## What to do
Only the pictures are to be dropped, and the rest of the data should be copied exactly.

(Records excerpted from a collection)
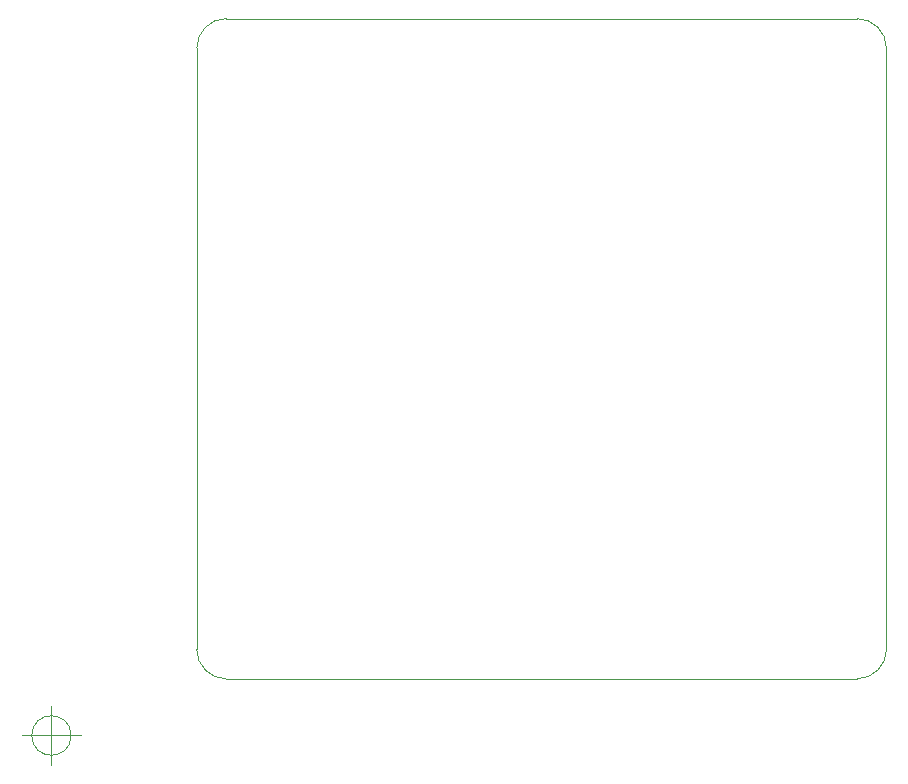
<source format=gbr>
G04 #@! TF.GenerationSoftware,KiCad,Pcbnew,(6.0.0)*
G04 #@! TF.CreationDate,2022-03-25T20:26:54+08:00*
G04 #@! TF.ProjectId,Dual-Power,4475616c-2d50-46f7-9765-722e6b696361,rev?*
G04 #@! TF.SameCoordinates,Original*
G04 #@! TF.FileFunction,Profile,NP*
%FSLAX46Y46*%
G04 Gerber Fmt 4.6, Leading zero omitted, Abs format (unit mm)*
G04 Created by KiCad (PCBNEW (6.0.0)) date 2022-03-25 20:26:54*
%MOMM*%
%LPD*%
G01*
G04 APERTURE LIST*
G04 #@! TA.AperFunction,Profile*
%ADD10C,0.050000*%
G04 #@! TD*
G04 APERTURE END LIST*
D10*
X112300000Y-112700000D02*
X112300000Y-61800000D01*
X114800000Y-59300000D02*
G75*
G03*
X112300000Y-61800000I0J-2500000D01*
G01*
X170700000Y-61800000D02*
G75*
G03*
X168200000Y-59300000I-2500000J0D01*
G01*
X168200000Y-115200000D02*
G75*
G03*
X170700000Y-112700000I0J2500000D01*
G01*
X112300000Y-112700000D02*
G75*
G03*
X114800000Y-115200000I2500000J0D01*
G01*
X114800000Y-59300000D02*
X168200000Y-59300000D01*
X168200000Y-115200000D02*
X114800000Y-115200000D01*
X170700000Y-61800000D02*
X170700000Y-112700000D01*
X101666666Y-120000000D02*
G75*
G03*
X101666666Y-120000000I-1666666J0D01*
G01*
X97500000Y-120000000D02*
X102500000Y-120000000D01*
X100000000Y-117500000D02*
X100000000Y-122500000D01*
M02*

</source>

## Answer box
<source format=gbr>
G04 #@! TF.GenerationSoftware,KiCad,Pcbnew,(6.0.0)*
G04 #@! TF.CreationDate,2022-03-25T20:26:54+08:00*
G04 #@! TF.ProjectId,Dual-Power,4475616c-2d50-46f7-9765-722e6b696361,rev?*
G04 #@! TF.SameCoordinates,Original*
G04 #@! TF.FileFunction,Profile,NP*
%FSLAX46Y46*%
G04 Gerber Fmt 4.6, Leading zero omitted, Abs format (unit mm)*
G04 Created by KiCad (PCBNEW (6.0.0)) date 2022-03-25 20:26:54*
%MOMM*%
%LPD*%
G01*
G04 APERTURE LIST*
G04 #@! TA.AperFunction,Profile*
%ADD10C,0.050000*%
G04 #@! TD*
G04 APERTURE END LIST*
D10*
X112300000Y-112700000D02*
X112300000Y-61800000D01*
X114800000Y-59300000D02*
G75*
G03*
X112300000Y-61800000I0J-2500000D01*
G01*
X170700000Y-61800000D02*
G75*
G03*
X168200000Y-59300000I-2500000J0D01*
G01*
X168200000Y-115200000D02*
G75*
G03*
X170700000Y-112700000I0J2500000D01*
G01*
X112300000Y-112700000D02*
G75*
G03*
X114800000Y-115200000I2500000J0D01*
G01*
X114800000Y-59300000D02*
X168200000Y-59300000D01*
X168200000Y-115200000D02*
X114800000Y-115200000D01*
X170700000Y-61800000D02*
X170700000Y-112700000D01*
X101666666Y-120000000D02*
G75*
G03*
X101666666Y-120000000I-1666666J0D01*
G01*
X97500000Y-120000000D02*
X102500000Y-120000000D01*
X100000000Y-117500000D02*
X100000000Y-122500000D01*
M02*

</source>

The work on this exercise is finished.